To do: Write the entries out again. Each one must match exactly.

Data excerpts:
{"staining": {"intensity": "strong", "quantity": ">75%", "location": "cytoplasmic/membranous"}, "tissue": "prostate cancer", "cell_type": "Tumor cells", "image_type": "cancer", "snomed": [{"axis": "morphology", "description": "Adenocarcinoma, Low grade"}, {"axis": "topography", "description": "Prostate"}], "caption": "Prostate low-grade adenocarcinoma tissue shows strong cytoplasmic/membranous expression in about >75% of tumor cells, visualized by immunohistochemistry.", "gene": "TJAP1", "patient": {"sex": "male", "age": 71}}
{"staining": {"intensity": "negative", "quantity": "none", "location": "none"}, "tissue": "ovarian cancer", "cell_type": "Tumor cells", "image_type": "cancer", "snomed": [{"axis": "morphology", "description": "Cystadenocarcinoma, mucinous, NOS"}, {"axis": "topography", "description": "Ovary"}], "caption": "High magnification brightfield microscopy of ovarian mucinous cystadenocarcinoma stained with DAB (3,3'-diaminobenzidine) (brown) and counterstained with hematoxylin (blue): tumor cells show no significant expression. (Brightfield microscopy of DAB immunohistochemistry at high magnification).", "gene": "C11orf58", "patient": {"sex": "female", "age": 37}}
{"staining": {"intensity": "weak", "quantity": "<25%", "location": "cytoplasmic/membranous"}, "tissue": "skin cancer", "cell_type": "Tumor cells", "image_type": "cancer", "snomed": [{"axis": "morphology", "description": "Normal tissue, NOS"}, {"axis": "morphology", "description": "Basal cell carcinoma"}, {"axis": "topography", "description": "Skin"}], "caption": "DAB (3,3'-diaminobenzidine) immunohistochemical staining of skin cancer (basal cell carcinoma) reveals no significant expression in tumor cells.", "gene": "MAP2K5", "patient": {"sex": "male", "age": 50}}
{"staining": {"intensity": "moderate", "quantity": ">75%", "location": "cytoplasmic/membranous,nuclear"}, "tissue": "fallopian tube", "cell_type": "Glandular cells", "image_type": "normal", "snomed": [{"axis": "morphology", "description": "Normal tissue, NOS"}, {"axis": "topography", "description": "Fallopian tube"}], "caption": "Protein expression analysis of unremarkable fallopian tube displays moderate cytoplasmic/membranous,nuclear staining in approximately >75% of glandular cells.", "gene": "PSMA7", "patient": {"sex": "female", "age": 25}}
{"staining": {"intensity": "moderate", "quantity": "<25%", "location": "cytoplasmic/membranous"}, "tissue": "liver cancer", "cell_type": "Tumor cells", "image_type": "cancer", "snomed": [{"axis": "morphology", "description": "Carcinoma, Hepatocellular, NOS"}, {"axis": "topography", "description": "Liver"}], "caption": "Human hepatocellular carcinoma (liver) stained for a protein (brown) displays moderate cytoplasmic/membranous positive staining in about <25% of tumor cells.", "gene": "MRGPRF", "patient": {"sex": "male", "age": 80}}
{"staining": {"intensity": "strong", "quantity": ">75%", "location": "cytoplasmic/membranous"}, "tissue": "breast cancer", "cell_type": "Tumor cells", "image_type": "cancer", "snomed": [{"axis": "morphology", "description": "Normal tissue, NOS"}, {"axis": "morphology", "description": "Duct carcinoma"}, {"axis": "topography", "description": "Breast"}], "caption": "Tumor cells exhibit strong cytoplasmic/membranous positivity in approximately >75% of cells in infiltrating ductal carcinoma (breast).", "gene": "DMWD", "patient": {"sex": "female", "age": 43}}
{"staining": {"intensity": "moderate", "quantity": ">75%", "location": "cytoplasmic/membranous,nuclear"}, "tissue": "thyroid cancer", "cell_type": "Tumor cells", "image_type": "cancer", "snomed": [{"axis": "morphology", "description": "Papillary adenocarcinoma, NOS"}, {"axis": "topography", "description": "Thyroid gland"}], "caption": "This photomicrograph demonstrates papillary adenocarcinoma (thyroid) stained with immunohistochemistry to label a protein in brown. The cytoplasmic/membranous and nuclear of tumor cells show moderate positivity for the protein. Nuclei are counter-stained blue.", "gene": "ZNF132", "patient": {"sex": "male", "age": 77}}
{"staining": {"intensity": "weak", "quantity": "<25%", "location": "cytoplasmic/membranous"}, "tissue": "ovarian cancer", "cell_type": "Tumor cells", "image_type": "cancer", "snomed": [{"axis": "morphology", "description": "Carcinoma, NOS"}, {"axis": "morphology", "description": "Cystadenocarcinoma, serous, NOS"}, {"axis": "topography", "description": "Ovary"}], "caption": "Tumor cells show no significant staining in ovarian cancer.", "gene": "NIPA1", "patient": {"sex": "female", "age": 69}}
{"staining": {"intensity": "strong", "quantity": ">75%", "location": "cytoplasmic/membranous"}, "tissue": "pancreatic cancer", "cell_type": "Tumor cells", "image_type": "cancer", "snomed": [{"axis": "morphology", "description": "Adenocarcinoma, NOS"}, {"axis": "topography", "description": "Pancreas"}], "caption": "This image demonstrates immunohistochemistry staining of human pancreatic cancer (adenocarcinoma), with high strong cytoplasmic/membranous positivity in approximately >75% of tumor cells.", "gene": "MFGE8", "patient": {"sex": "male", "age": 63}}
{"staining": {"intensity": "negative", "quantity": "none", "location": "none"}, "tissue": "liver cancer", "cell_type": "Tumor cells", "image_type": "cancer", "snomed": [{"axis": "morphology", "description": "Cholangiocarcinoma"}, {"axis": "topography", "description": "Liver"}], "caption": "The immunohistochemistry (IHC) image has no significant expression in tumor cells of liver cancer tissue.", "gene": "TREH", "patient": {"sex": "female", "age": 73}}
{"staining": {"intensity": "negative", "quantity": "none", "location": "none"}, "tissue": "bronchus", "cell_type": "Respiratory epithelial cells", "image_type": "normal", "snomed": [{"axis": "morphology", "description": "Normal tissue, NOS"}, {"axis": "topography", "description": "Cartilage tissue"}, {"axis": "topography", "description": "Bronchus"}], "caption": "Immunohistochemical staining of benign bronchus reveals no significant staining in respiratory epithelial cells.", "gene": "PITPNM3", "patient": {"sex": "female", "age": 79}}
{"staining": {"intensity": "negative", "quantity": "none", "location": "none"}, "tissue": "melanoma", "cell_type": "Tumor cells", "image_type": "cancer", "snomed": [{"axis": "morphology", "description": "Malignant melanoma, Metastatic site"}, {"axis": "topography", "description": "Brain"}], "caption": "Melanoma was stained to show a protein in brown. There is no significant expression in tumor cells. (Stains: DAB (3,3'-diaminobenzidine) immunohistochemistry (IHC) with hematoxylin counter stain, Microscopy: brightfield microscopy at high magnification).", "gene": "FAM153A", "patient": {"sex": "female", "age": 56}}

Output:
{"staining": {"intensity": "strong", "quantity": ">75%", "location": "cytoplasmic/membranous"}, "tissue": "prostate cancer", "cell_type": "Tumor cells", "image_type": "cancer", "snomed": [{"axis": "morphology", "description": "Adenocarcinoma, Low grade"}, {"axis": "topography", "description": "Prostate"}], "caption": "Prostate low-grade adenocarcinoma tissue shows strong cytoplasmic/membranous expression in about >75% of tumor cells, visualized by immunohistochemistry.", "gene": "TJAP1", "patient": {"sex": "male", "age": 71}}
{"staining": {"intensity": "negative", "quantity": "none", "location": "none"}, "tissue": "ovarian cancer", "cell_type": "Tumor cells", "image_type": "cancer", "snomed": [{"axis": "morphology", "description": "Cystadenocarcinoma, mucinous, NOS"}, {"axis": "topography", "description": "Ovary"}], "caption": "High magnification brightfield microscopy of ovarian mucinous cystadenocarcinoma stained with DAB (3,3'-diaminobenzidine) (brown) and counterstained with hematoxylin (blue): tumor cells show no significant expression. (Brightfield microscopy of DAB immunohistochemistry at high magnification).", "gene": "C11orf58", "patient": {"sex": "female", "age": 37}}
{"staining": {"intensity": "weak", "quantity": "<25%", "location": "cytoplasmic/membranous"}, "tissue": "skin cancer", "cell_type": "Tumor cells", "image_type": "cancer", "snomed": [{"axis": "morphology", "description": "Normal tissue, NOS"}, {"axis": "morphology", "description": "Basal cell carcinoma"}, {"axis": "topography", "description": "Skin"}], "caption": "DAB (3,3'-diaminobenzidine) immunohistochemical staining of skin cancer (basal cell carcinoma) reveals no significant expression in tumor cells.", "gene": "MAP2K5", "patient": {"sex": "male", "age": 50}}
{"staining": {"intensity": "moderate", "quantity": ">75%", "location": "cytoplasmic/membranous,nuclear"}, "tissue": "fallopian tube", "cell_type": "Glandular cells", "image_type": "normal", "snomed": [{"axis": "morphology", "description": "Normal tissue, NOS"}, {"axis": "topography", "description": "Fallopian tube"}], "caption": "Protein expression analysis of unremarkable fallopian tube displays moderate cytoplasmic/membranous,nuclear staining in approximately >75% of glandular cells.", "gene": "PSMA7", "patient": {"sex": "female", "age": 25}}
{"staining": {"intensity": "moderate", "quantity": "<25%", "location": "cytoplasmic/membranous"}, "tissue": "liver cancer", "cell_type": "Tumor cells", "image_type": "cancer", "snomed": [{"axis": "morphology", "description": "Carcinoma, Hepatocellular, NOS"}, {"axis": "topography", "description": "Liver"}], "caption": "Human hepatocellular carcinoma (liver) stained for a protein (brown) displays moderate cytoplasmic/membranous positive staining in about <25% of tumor cells.", "gene": "MRGPRF", "patient": {"sex": "male", "age": 80}}
{"staining": {"intensity": "strong", "quantity": ">75%", "location": "cytoplasmic/membranous"}, "tissue": "breast cancer", "cell_type": "Tumor cells", "image_type": "cancer", "snomed": [{"axis": "morphology", "description": "Normal tissue, NOS"}, {"axis": "morphology", "description": "Duct carcinoma"}, {"axis": "topography", "description": "Breast"}], "caption": "Tumor cells exhibit strong cytoplasmic/membranous positivity in approximately >75% of cells in infiltrating ductal carcinoma (breast).", "gene": "DMWD", "patient": {"sex": "female", "age": 43}}
{"staining": {"intensity": "moderate", "quantity": ">75%", "location": "cytoplasmic/membranous,nuclear"}, "tissue": "thyroid cancer", "cell_type": "Tumor cells", "image_type": "cancer", "snomed": [{"axis": "morphology", "description": "Papillary adenocarcinoma, NOS"}, {"axis": "topography", "description": "Thyroid gland"}], "caption": "This photomicrograph demonstrates papillary adenocarcinoma (thyroid) stained with immunohistochemistry to label a protein in brown. The cytoplasmic/membranous and nuclear of tumor cells show moderate positivity for the protein. Nuclei are counter-stained blue.", "gene": "ZNF132", "patient": {"sex": "male", "age": 77}}
{"staining": {"intensity": "weak", "quantity": "<25%", "location": "cytoplasmic/membranous"}, "tissue": "ovarian cancer", "cell_type": "Tumor cells", "image_type": "cancer", "snomed": [{"axis": "morphology", "description": "Carcinoma, NOS"}, {"axis": "morphology", "description": "Cystadenocarcinoma, serous, NOS"}, {"axis": "topography", "description": "Ovary"}], "caption": "Tumor cells show no significant staining in ovarian cancer.", "gene": "NIPA1", "patient": {"sex": "female", "age": 69}}
{"staining": {"intensity": "strong", "quantity": ">75%", "location": "cytoplasmic/membranous"}, "tissue": "pancreatic cancer", "cell_type": "Tumor cells", "image_type": "cancer", "snomed": [{"axis": "morphology", "description": "Adenocarcinoma, NOS"}, {"axis": "topography", "description": "Pancreas"}], "caption": "This image demonstrates immunohistochemistry staining of human pancreatic cancer (adenocarcinoma), with high strong cytoplasmic/membranous positivity in approximately >75% of tumor cells.", "gene": "MFGE8", "patient": {"sex": "male", "age": 63}}
{"staining": {"intensity": "negative", "quantity": "none", "location": "none"}, "tissue": "liver cancer", "cell_type": "Tumor cells", "image_type": "cancer", "snomed": [{"axis": "morphology", "description": "Cholangiocarcinoma"}, {"axis": "topography", "description": "Liver"}], "caption": "The immunohistochemistry (IHC) image has no significant expression in tumor cells of liver cancer tissue.", "gene": "TREH", "patient": {"sex": "female", "age": 73}}
{"staining": {"intensity": "negative", "quantity": "none", "location": "none"}, "tissue": "bronchus", "cell_type": "Respiratory epithelial cells", "image_type": "normal", "snomed": [{"axis": "morphology", "description": "Normal tissue, NOS"}, {"axis": "topography", "description": "Cartilage tissue"}, {"axis": "topography", "description": "Bronchus"}], "caption": "Immunohistochemical staining of benign bronchus reveals no significant staining in respiratory epithelial cells.", "gene": "PITPNM3", "patient": {"sex": "female", "age": 79}}
{"staining": {"intensity": "negative", "quantity": "none", "location": "none"}, "tissue": "melanoma", "cell_type": "Tumor cells", "image_type": "cancer", "snomed": [{"axis": "morphology", "description": "Malignant melanoma, Metastatic site"}, {"axis": "topography", "description": "Brain"}], "caption": "Melanoma was stained to show a protein in brown. There is no significant expression in tumor cells. (Stains: DAB (3,3'-diaminobenzidine) immunohistochemistry (IHC) with hematoxylin counter stain, Microscopy: brightfield microscopy at high magnification).", "gene": "FAM153A", "patient": {"sex": "female", "age": 56}}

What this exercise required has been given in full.